朱厚照示意張永接過錦盒,指尖叩了叩案邊。
“打開看看。”
張永連忙掀開錦盒,裡麵的罪狀冊露了出來,第一本封麵上寫著“慶雲侯周壽罪狀錄”,第二本是“長寧伯周彧罪狀錄”,下麵壓著的地契、證詞、卷宗堆得整整齊齊。
朱厚照的目光落在罪狀冊上,嘴角勾起一絲笑意。
“劉公公,你說說,這裡麵最讓朕意外的,是哪條罪狀?”
劉瑾眼睛一亮,連忙道。
“陛下,最意外的是周壽勾結戶部郎中張顯!他把通州五十畝田送給張顯,讓張顯幫他虛報‘賑災糧’,貪了朝廷兩千石米!還有周彧當年搶果園,不僅打了張鶴齡的人,還砸了巡城禦史的轎子,簡直無法無天!”
朱厚照拿起一本證詞,翻了兩頁,看到被搶女的父親寫的“女瘋後跳河”,眼神瞬間冷了下來,手指重重敲了下案麵。
“好,好得很!這些外戚,真是把朝廷的臉麵都丟儘了!”
他放下證詞,看向劉瑾,語氣沉了些。
“詳細說說,周壽現在還在乾什麼?有沒有察覺你們查他?”
劉瑾連忙回道。
“回陛下,周壽還在家擺酒呢!前天奴婢的人還看見他請禮部的人吃飯,怕是還想借著選秀的由頭搞貓膩!他沒察覺咱們查他,隻當是家丁被打是意外,還派人去順天府施壓,讓查‘鬨事的番子’呢!”
朱厚照笑了,笑聲裡帶著寒意。
“他倒會裝糊塗。張永,把罪狀冊給朕遞過來,朕好好看看這些‘皇親國戚’的嘴臉!”
張永連忙拿起罪狀冊,遞到朱厚照麵前。
朱厚照翻開第一頁,目光掃過“弘治五年強占民田一百畝”“弘治八年搶民女”“正德元年虛報賑災糧”,手指在“張顯”的名字上重重一頓。
“這個張顯,是戶部的?”
“是!”劉瑾連忙道。
“奴婢已經讓人盯著他了,隻要陛下下令,立刻就能抓!”
朱厚照沒說話,繼續翻著罪狀冊,暖閣裡隻剩下紙張翻動的沙沙聲和炭火的劈啪聲。
劉瑾跪在地上,頭埋得低低的,心裡既期待又緊張——陛下會怎麼處置周壽?會不會讓東廠抓人?
過了半晌,朱厚照合上罪狀冊,放在案上,目光望向窗外,語氣裡帶著不容置疑的威嚴。
“劉公公,你做得好。

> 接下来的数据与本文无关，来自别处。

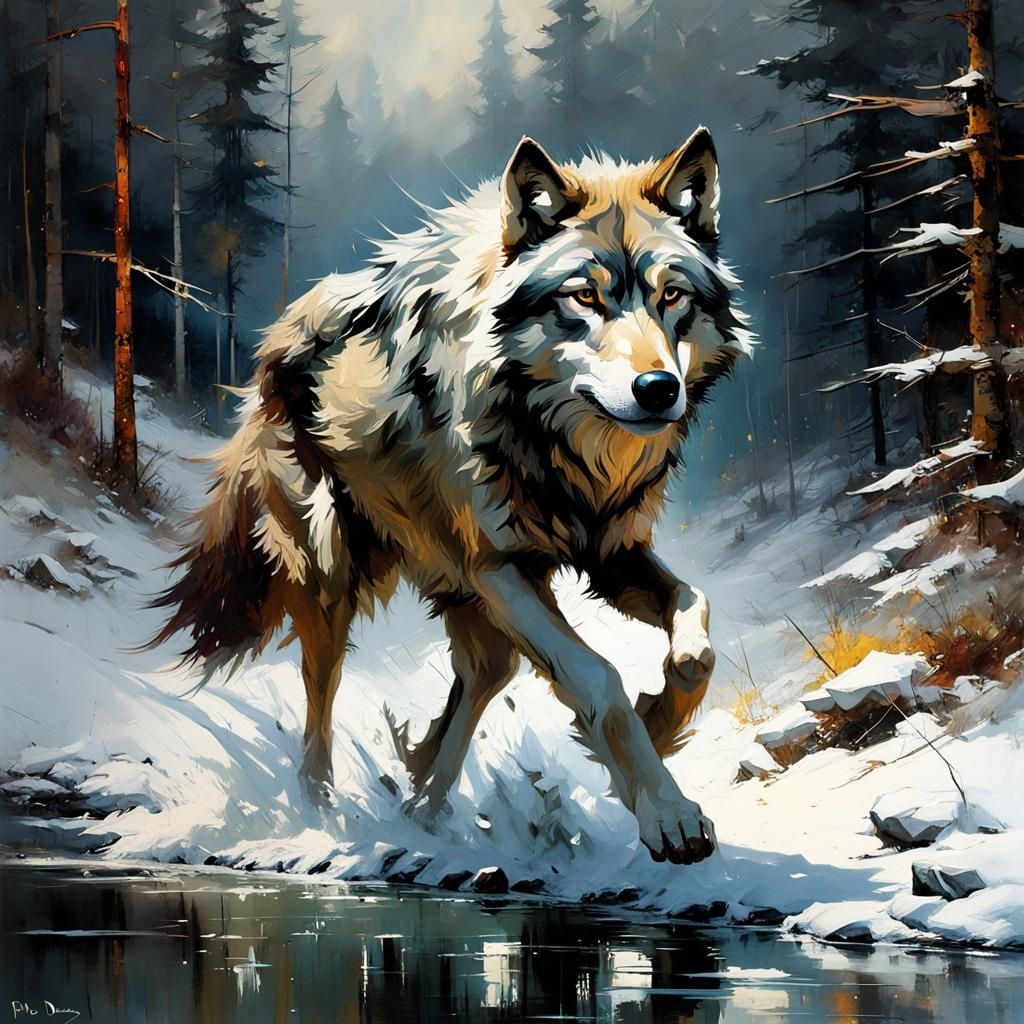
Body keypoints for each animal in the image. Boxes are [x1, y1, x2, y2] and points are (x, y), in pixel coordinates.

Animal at [153, 127, 752, 865]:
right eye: (584, 298)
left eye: (672, 296)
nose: (658, 389)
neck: (564, 450)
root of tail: (275, 340)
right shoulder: (502, 566)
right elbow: (598, 677)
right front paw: (667, 811)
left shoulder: (609, 551)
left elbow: (696, 632)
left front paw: (662, 722)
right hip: (334, 575)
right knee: (320, 700)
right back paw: (323, 815)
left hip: (463, 595)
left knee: (480, 677)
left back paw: (424, 809)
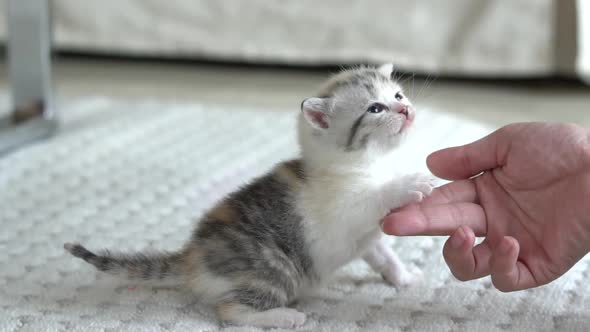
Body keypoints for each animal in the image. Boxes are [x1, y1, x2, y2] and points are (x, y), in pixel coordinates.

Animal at [65, 63, 434, 328]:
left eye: (398, 96)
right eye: (375, 109)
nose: (406, 110)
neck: (370, 162)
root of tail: (192, 256)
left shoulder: (367, 236)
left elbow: (383, 253)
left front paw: (402, 277)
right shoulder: (345, 211)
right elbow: (373, 198)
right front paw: (408, 184)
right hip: (274, 268)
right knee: (230, 310)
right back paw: (284, 316)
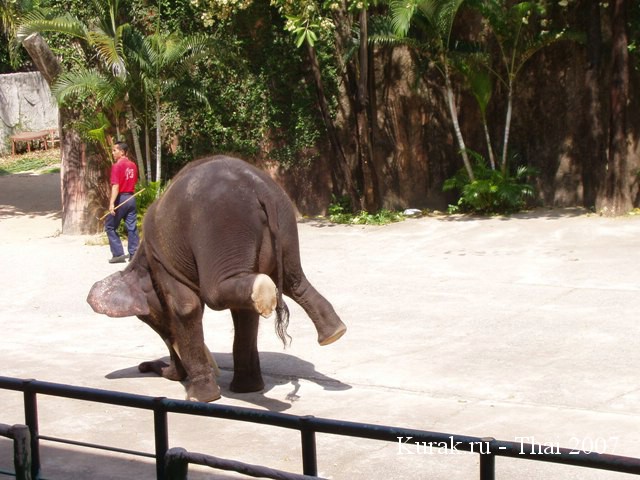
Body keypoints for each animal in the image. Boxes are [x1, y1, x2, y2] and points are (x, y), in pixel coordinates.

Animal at [87, 155, 347, 402]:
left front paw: (201, 397)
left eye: (149, 318)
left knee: (214, 292)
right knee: (294, 281)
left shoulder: (162, 260)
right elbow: (245, 314)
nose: (143, 367)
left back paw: (264, 291)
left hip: (222, 228)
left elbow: (185, 307)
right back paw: (333, 332)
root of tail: (258, 187)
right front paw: (247, 389)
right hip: (283, 222)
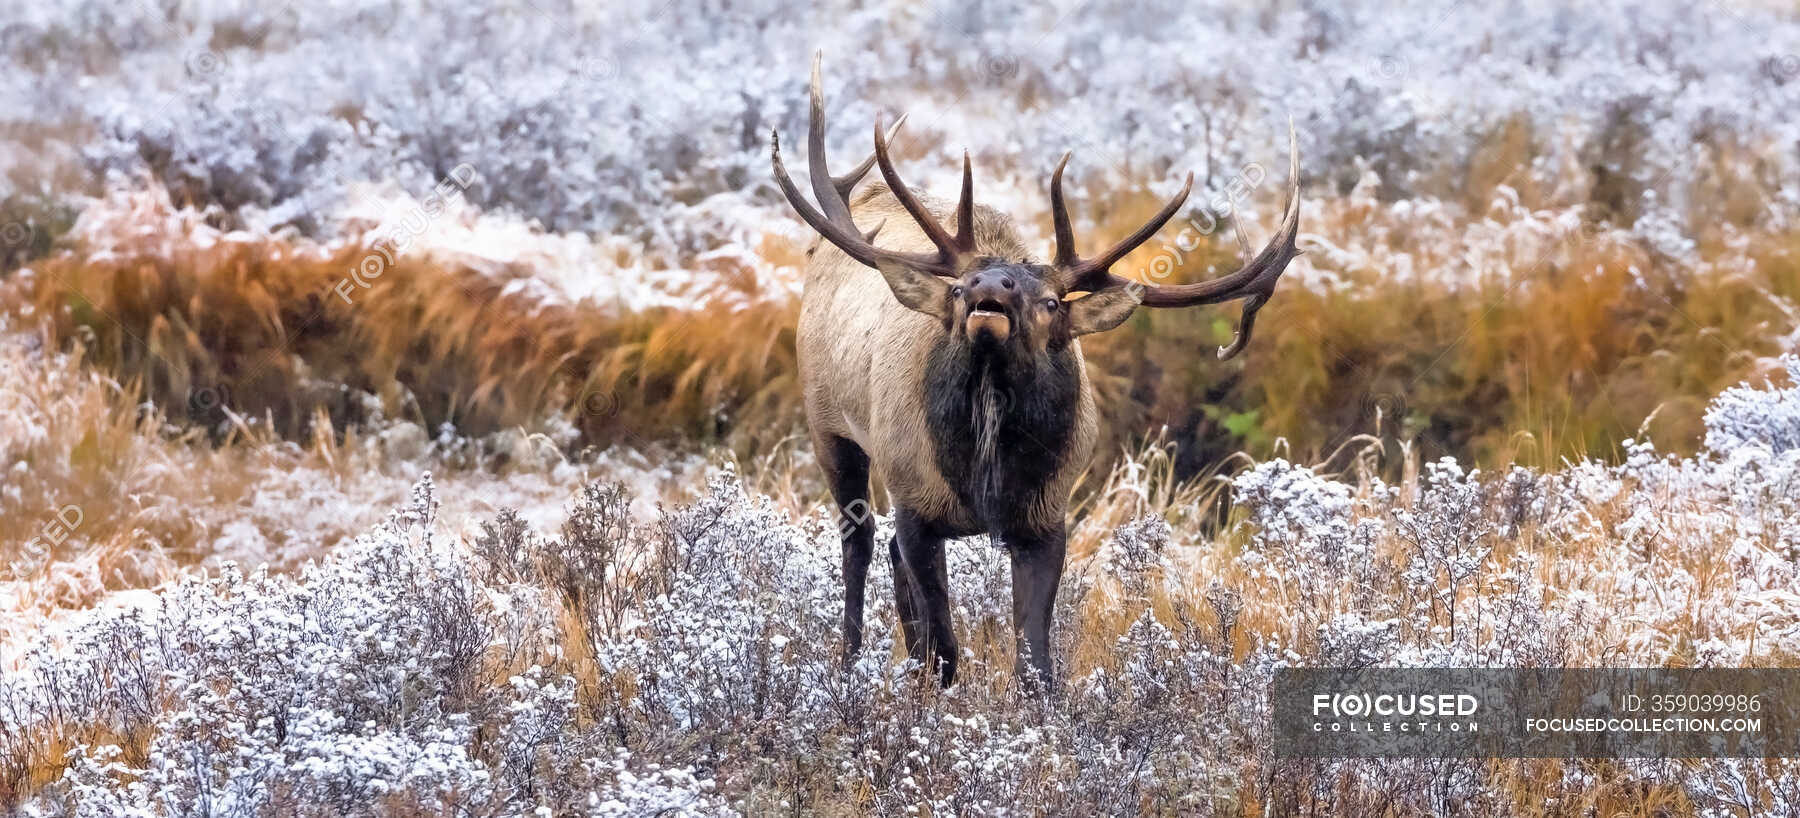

這些罪狀,足夠讓周壽把吃進去的都吐出來了。不過怎麼處置,還得好好合計合計……”
他轉頭看向劉瑾,嘴角勾起一抹冷笑。
“你先起來,跟朕說說,周府裡現在有多少家丁?藏沒藏兵器?”
劉瑾連忙爬起來,拍了拍袍角的灰。
“回陛下,周府有五十多家丁,都帶了棍棒,還有幾個藏了腰刀!不過奴婢的番子已經把侯府圍了,隻要陛下一聲令下,插翅難飛!”
朱厚照點了點頭,沒再說話,手指在罪狀冊上輕輕敲著,像是在盤算著什麼。
暖閣裡的氣氛突然變得凝重起來,張永識趣地退到一旁,劉瑾也屏住呼吸,等著陛下的最終旨意。
陽光透過窗欞照進來,落在“慶雲侯周壽”幾個字上,泛著刺眼的光。